Nous apportons aussi du conseil grâce à notre plateforme téléphonique et ses sept téléconseillers. Bail Rénov’ a contractualisé avec les gestionnaires, afin d’identifier des propriétaires bailleurs de logements classés E, F ou G, que nous contactons ensuite parce qu’ils sont les premiers concernés par la rénovation énergétique. Nous sommes vraiment dans une démarche proactive de “l’aller vers”.
Où en êtes-vous du déploiement ?
Notre déploiement est progressif. Aujourd’hui, 65 départements sont déjà mobilisés et engagés dans la démarche. Notre ambition est de couvrir l’ensemble du territoire y compris l’outremer, dès septembre. Le projet est lourd, faire travailler ensemble des acteurs très différents exige du temps. Mais dans les 17 départements pilotes où Bail Rénov’ a parfois été lancé dès 2023, nous avons déjà mené plus de 40 ateliers collectifs et rencontré au total plus de 1 000 propriétaires. La plate-forme téléphonique en revanche couvre déjà l’ensemble du territoire avec 9 000 appels téléphoniques et 2 000 accompagnements formalisés depuis son lancement.
Et à terme, quelles sont les ambitions de Bail Rénov’ ?
D’ici 2026, nous organiserons plus de 1 000 réunions à destination des bailleurs, 600 pour les locataires. Lorsqu’on sait qu’en moyenne, à travers une seule réunion, on touche ceux qui prendront la décision de rénover environ 20 logements, cela donne une idée du volume. En parallèle, nous projetons également de réaliser 15 000 visites à domicile pour les bailleurs et 4 000 pour les locataires. Par notre plateforme téléphonique, nous ambitionnons de contacter plus de 65 000 personnes et d’accompagner plus de 21 000 bailleurs, et autant de locataires.

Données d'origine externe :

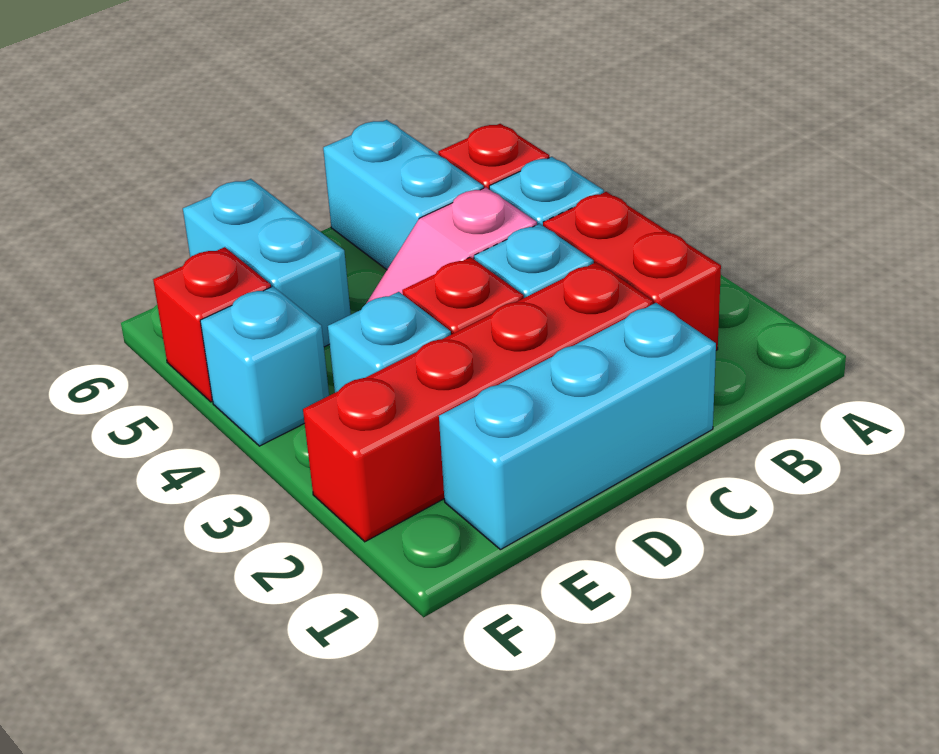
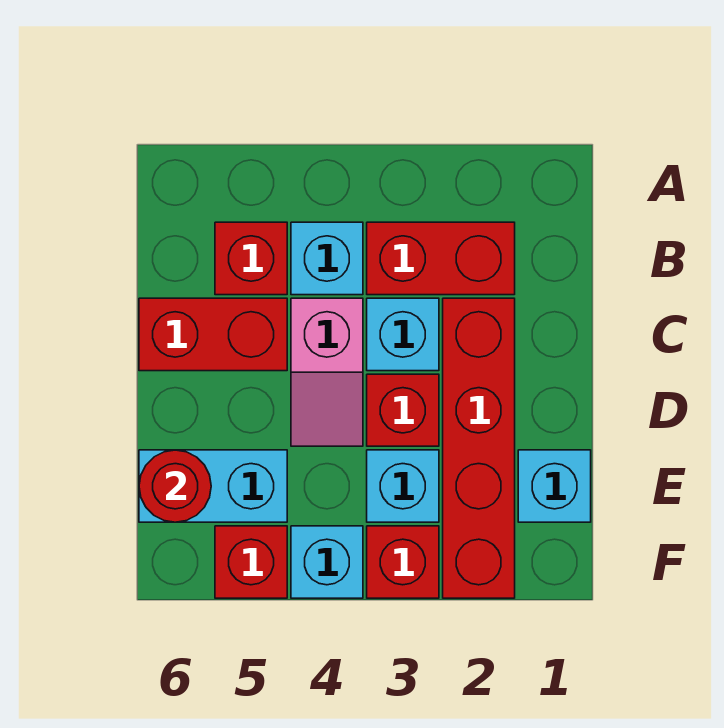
cyan 1x3 brick [439,303,716,550] -> cyan 1x1 brick [518,450,591,522]
cyan 1x2 brick [323,120,484,270] -> red 1x2 brick [139,298,287,371]
none -> red 1x1 round brick [139,450,211,522]
none -> red 1x1 brick [367,526,439,598]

Les propriétaires rencontrés sont-ils déjà sensibilisés ?
Il est difficile de dresser un portrait-robot aujourd’hui, d’autant que nous sommes encore au démarrage du dispositif. Mais à travers les contacts que nous avons eus à ce jour, nous voyons bien que les propriétaires bailleurs ont déjà un vernis d’information très variable d’une personne à l’autre. « J’ai entendu parler de… », « il paraît que… ». Mais on ne part pas de zéro, le sujet de la rénovation infuse et se diffuse au sein de la société, avec une prise de conscience évidente.
Mais les propriétaires ont parfois reçu des informations contradictoires. Dans le contexte actuel, ils ont besoin de s’appuyer sur un interlocuteur de confiance. Les ateliers Bail Rénov’ constituent un lieu où ils peuvent échanger, s’informer, s’exprimer aussi parce que beaucoup de propriétaires sont encore dans une phase d’acceptation. Mais à l’issue des ateliers, nous voyons qu’une bonne partie des personnes nous sollicite pour un entretien individuel et des visites à domicile. On passe de l’information à l’engagement.